Waiter, There's a Bug in My Body
By Anthony Rosner, PhD, LLD [Hon.], LLC
For all the skeptical glances some chiropractors may cast upon infectious agents and antibiotics come a brace of papers that tell us in no uncertain terms that, in the final analysis, chiropractors need to respect the pathogen.
First up is a study of 162 patients whose only known illness was chronic low back pain lasting more than six months following a previous disc herniation, and who also had bone edema (Modic type 1) changes in the vertebra adjacent to the previous herniation. This investigation was sparked by two previous observations: (1) Bacteria were found in no less than 37 percent of patients with disc herniation, not in those without the disc disorder; and (2) Modic type I changes or bone edema in the vertebra were present in about the same proportion of those with low back pain. This matches the observation of investigators at the University of Southern Denmark, who found that 20-40 percent of chronic lower back pain was caused by bacterial infections.

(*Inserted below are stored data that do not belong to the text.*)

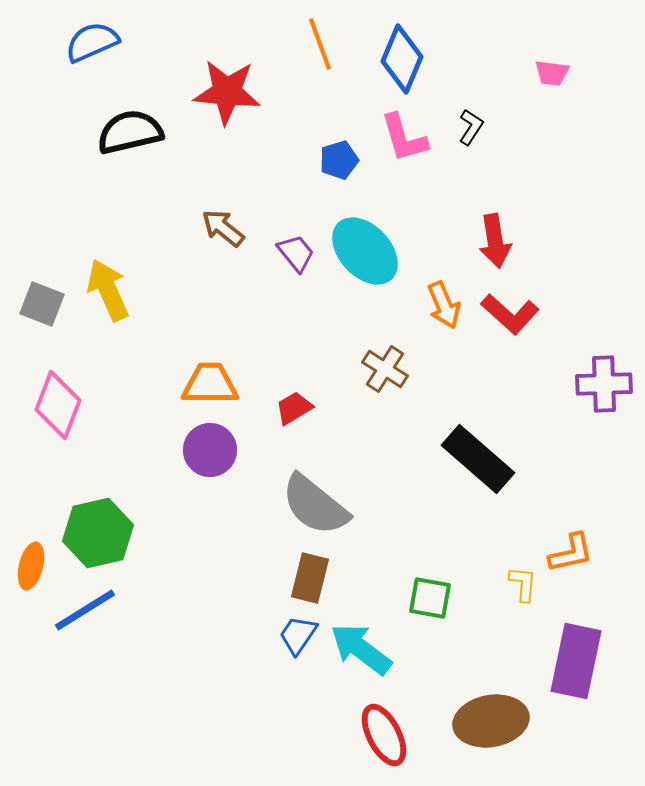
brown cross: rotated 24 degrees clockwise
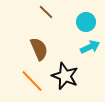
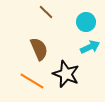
black star: moved 1 px right, 2 px up
orange line: rotated 15 degrees counterclockwise
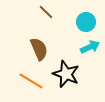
orange line: moved 1 px left
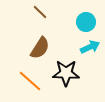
brown line: moved 6 px left
brown semicircle: moved 1 px right, 1 px up; rotated 55 degrees clockwise
black star: moved 1 px up; rotated 20 degrees counterclockwise
orange line: moved 1 px left; rotated 10 degrees clockwise
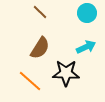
cyan circle: moved 1 px right, 9 px up
cyan arrow: moved 4 px left
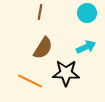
brown line: rotated 56 degrees clockwise
brown semicircle: moved 3 px right
orange line: rotated 15 degrees counterclockwise
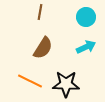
cyan circle: moved 1 px left, 4 px down
black star: moved 11 px down
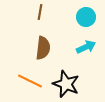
brown semicircle: rotated 25 degrees counterclockwise
black star: rotated 20 degrees clockwise
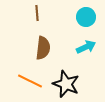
brown line: moved 3 px left, 1 px down; rotated 14 degrees counterclockwise
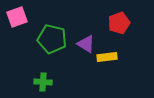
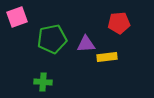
red pentagon: rotated 15 degrees clockwise
green pentagon: rotated 24 degrees counterclockwise
purple triangle: rotated 36 degrees counterclockwise
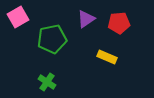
pink square: moved 1 px right; rotated 10 degrees counterclockwise
purple triangle: moved 25 px up; rotated 30 degrees counterclockwise
yellow rectangle: rotated 30 degrees clockwise
green cross: moved 4 px right; rotated 30 degrees clockwise
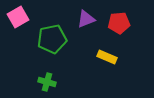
purple triangle: rotated 12 degrees clockwise
green cross: rotated 18 degrees counterclockwise
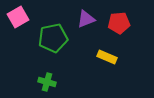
green pentagon: moved 1 px right, 1 px up
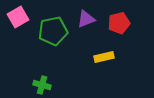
red pentagon: rotated 10 degrees counterclockwise
green pentagon: moved 7 px up
yellow rectangle: moved 3 px left; rotated 36 degrees counterclockwise
green cross: moved 5 px left, 3 px down
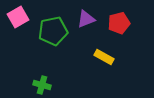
yellow rectangle: rotated 42 degrees clockwise
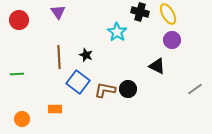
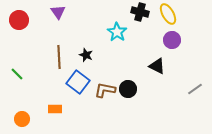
green line: rotated 48 degrees clockwise
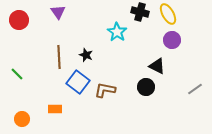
black circle: moved 18 px right, 2 px up
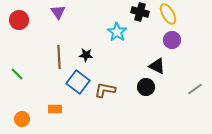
black star: rotated 16 degrees counterclockwise
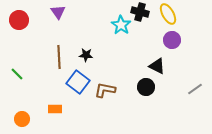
cyan star: moved 4 px right, 7 px up
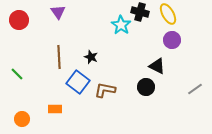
black star: moved 5 px right, 2 px down; rotated 16 degrees clockwise
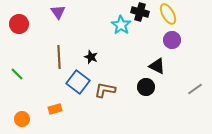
red circle: moved 4 px down
orange rectangle: rotated 16 degrees counterclockwise
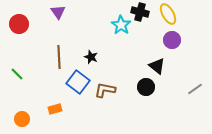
black triangle: rotated 12 degrees clockwise
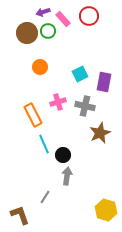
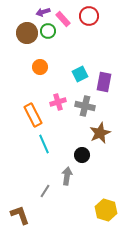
black circle: moved 19 px right
gray line: moved 6 px up
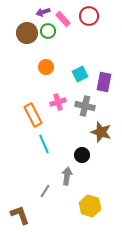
orange circle: moved 6 px right
brown star: moved 1 px right, 1 px up; rotated 30 degrees counterclockwise
yellow hexagon: moved 16 px left, 4 px up
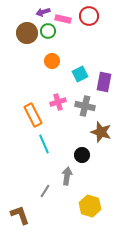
pink rectangle: rotated 35 degrees counterclockwise
orange circle: moved 6 px right, 6 px up
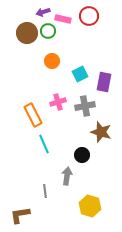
gray cross: rotated 24 degrees counterclockwise
gray line: rotated 40 degrees counterclockwise
brown L-shape: rotated 80 degrees counterclockwise
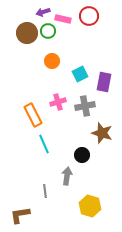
brown star: moved 1 px right, 1 px down
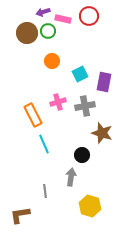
gray arrow: moved 4 px right, 1 px down
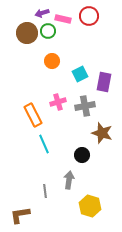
purple arrow: moved 1 px left, 1 px down
gray arrow: moved 2 px left, 3 px down
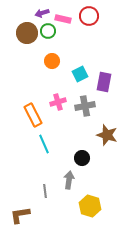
brown star: moved 5 px right, 2 px down
black circle: moved 3 px down
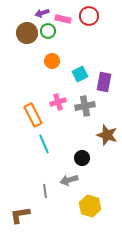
gray arrow: rotated 114 degrees counterclockwise
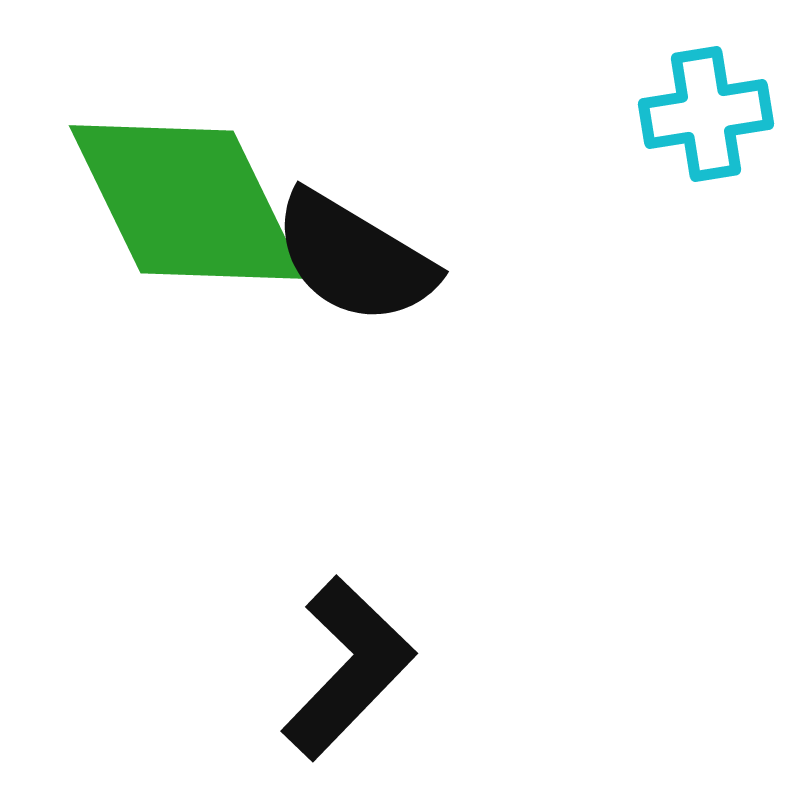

All patients were randomized to 100 days of antibiotic treatment (Bioclavid) or a placebo and were evaluated at baseline, the end of treatment and at one year of follow-up, at which point 144 patients still remained in the study. The primary (disease-specific disability and lumbar pain) and secondary (leg pain, number of hours of pain lasting four weeks, global perceived health, days with sick leave, bothersomeness, constant pain, and MRI) outcomes all displayed a greater response to the antibiotic than to the placebo.
The cost of this lengthy course of antibiotics was just 114 British pounds. One would have to suspect from this study that the investigators may have come across a previously unrecognized cause of chronic back pain and an effective treatment in a subgroup of patients.1 This finding, of course, awaits confirmation at additional sites.
Why belabor this point about the bacteria? Simply because elsewhere, in the hot-button domain of the safety of spinal manipulation, no less, there remains a persistent, unsolved and ultimately troubling series of investigations beginning in the middle 1990s that have linked acute cerebrovascular ischemia and chronic and recurrent infection.
A case-control study in 1995 of 197 patients revealed that respiratory infections increased the risk of ischemia in all age groups and reached significance in patients ages 51-70. The profile of vascular risk factors was similar in patients with or without previous infection. Previous stroke, hypertension, diabetes mellitus, coronary heart disease, and current smoking simply raised the probability of infection being a significant risk factor.2
The same group of investigators (in the same year) found that, in patients with a recent infection, the neurological deficit on admission was more severe, cortical infarcts in the middle cerebral artery territory were more frequent, the prevalence of extracranial stenoses was actually lower, and definite or presumed cardioembolic stroke was more frequent – as was stroke from cervical artery dissections. Serum levels of C-reactive protein were more than twice as high in patients carrying infections.3
To complete their trifecta, Grau's group focused upon chronic or recurrent respiratory, ear-nose-throat and dental infections. Matching 166 patients with acute cerebrovascular ischemia against an equal number lacking this condition, the investigators found that two or more episodes of chronic bronchitis in each of the two preceding years was associated with stroke in age-adjusted multiple logistic regression analyses. Stroke patients also tended to have poorer dental status, mainly resulting from a chronic dental infection – which itself was classified as a stroke risk factor.4
Focusing upon particular pathogenic species, two separate case-control studies were able to demonstrate that chronic Heliobacter pylori infection was associated with a higher risk of stroke caused by small-artery occlusion, but a lower risk of cardioembolic stroke.5-7 At the same time, elevated antibodies to H. pylori, as well as Chlamydia pneumoniae, were not associated with stroke;5 but a later case-control study did support the association of an immune response with stroke.6
A later study involving lipoprotein-associated lipoprotein phospholipase, which mediates inflammation in atherosclerosis, suggested that C. pneumoniae does play an interactive role in accelerated inflammation in atherlosclerosis.8
What does all this mean? Simply that, along with the role of inflammation, which has become more recognized across the health professions as a major risk factor, the role of bacterial infection needs to be acknowledged as highly significant and most likely a prelude to many instances of inflammation.
Just as chiropractors should have a strong background in pharmacology (since many of their patients will most likely be taking or have taken medication), so should they take heed and pay regard to the unavoidable fact that their patients are bringing in all manner of baggage – including bacterial pathogens. Simply put: Louis Pasteur lives.